Eine Kolumne von Todor Ovtcharov
Wolken schwammen am Himmel. Eine Wolke sah aus wie ein Boxhandschuh. Die zweite Wolke hatte die Form von einem Stück Käse, von dem etwas abgebissen war. Man sah klar die Spuren der Zähne.
Radio FM4
Ich fing an, tief die Luft der Nacht einzuatmen. Es roch nach unterschiedlichen Speisen. Der erste Atemzug roch nach Zimt. Irgendwer hat gerade einen Weihnachtskuchen gebacken. Beim nächsten Mal Luftholen fing ich den Geruch einer Ente oder vielleicht einer Gans ein, so fein kann ich sie nicht voneinander unterscheiden. Ich kann sie nicht mal unterscheiden, wenn ich sie vor mir sehe. Mein dritter Atemzug roch nach Fisch und Schokolade. Danach hörte ich auf, die Luft zu kosten, da ich riskierte, dass es mir schwindelig würde. Ich stellte mir Tausende Menschen vor, die gerade am gut gedeckten Weihnachtstisch saßen. Sie hatten vorher gekocht, gebacken und gebraten. Schöne Weingläser wurden gefüllt.

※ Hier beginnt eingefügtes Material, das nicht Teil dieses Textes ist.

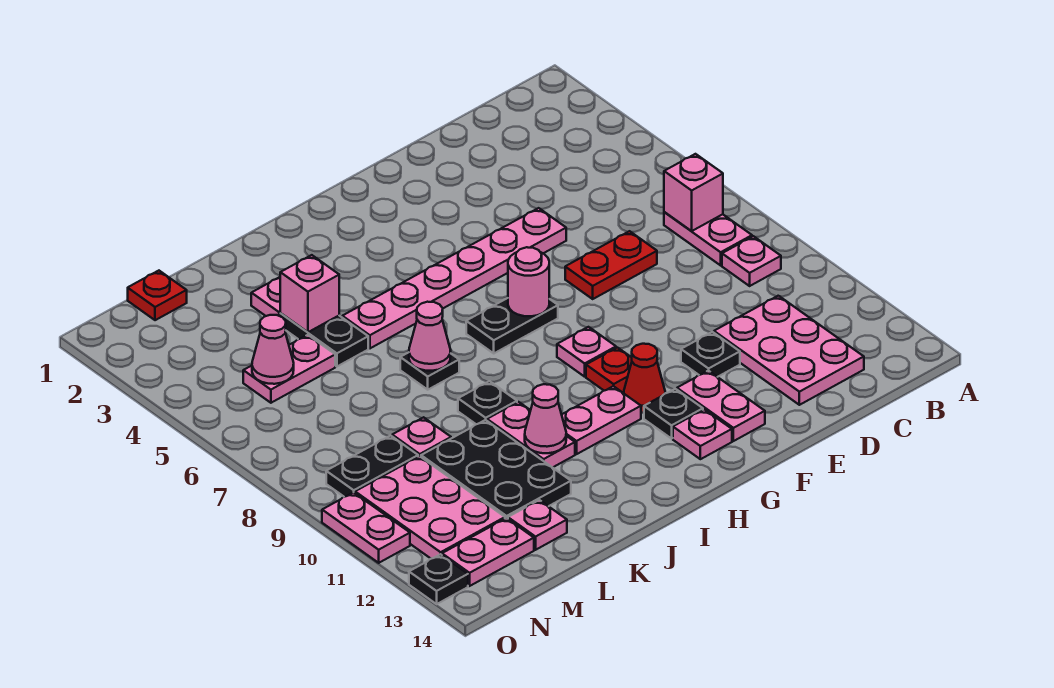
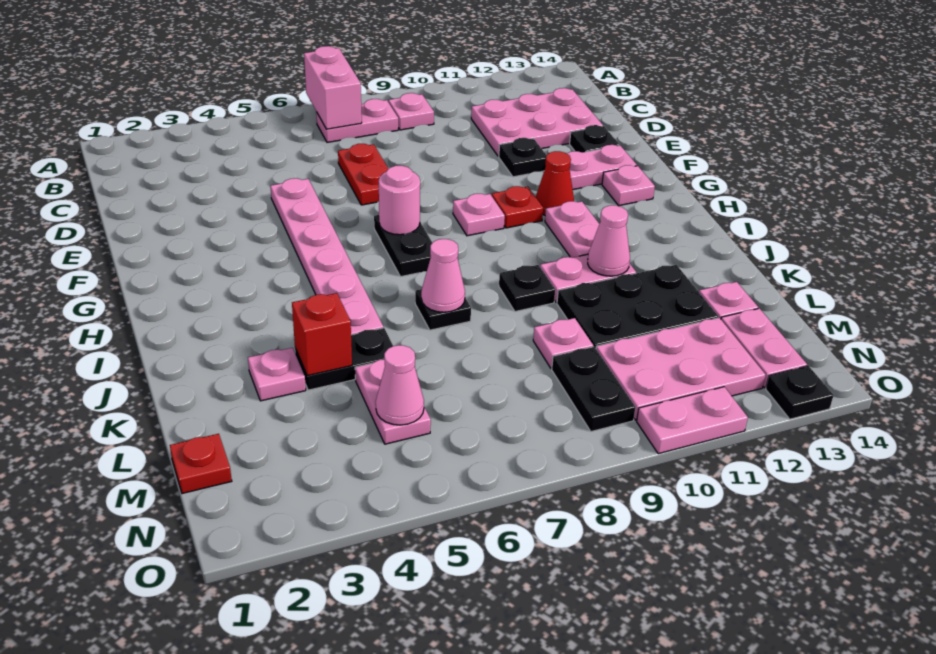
pink brick B7 level 2 -> pink brick A7:B7 level 2
black plate G12 level 1 -> black plate E13 level 1
pink brick K4 level 2 -> red brick K4 level 2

Ich sah wieder in den Himmel. Die Wolke, gerade noch wie ein Stück Käse, hatte sich in ein riesiges Auge verwandelt. Der Himmel weinte.
Ich musste zurück in die Arbeit. Die Obdachlosen in der Notschlafstelle, wo ich arbeite, bekommen zu Weihnachten Fertignudelsuppe und Fischkonserven. Sie sind dafür dankbar. Jesus hat einmal die Menge mit fünf Broten und zwei Fischen gefüttert, und es blieb viel übrig. Was habt ihr heuer von eurem Weihnachtsessen den wirklich Hungrigen gegeben?
Ich dachte, ich sähe tatsächlich einen neuen Stern am Weihnachtshimmel. Es war aber ein Flugzeug, das außergewöhnlich leise über Wien flog.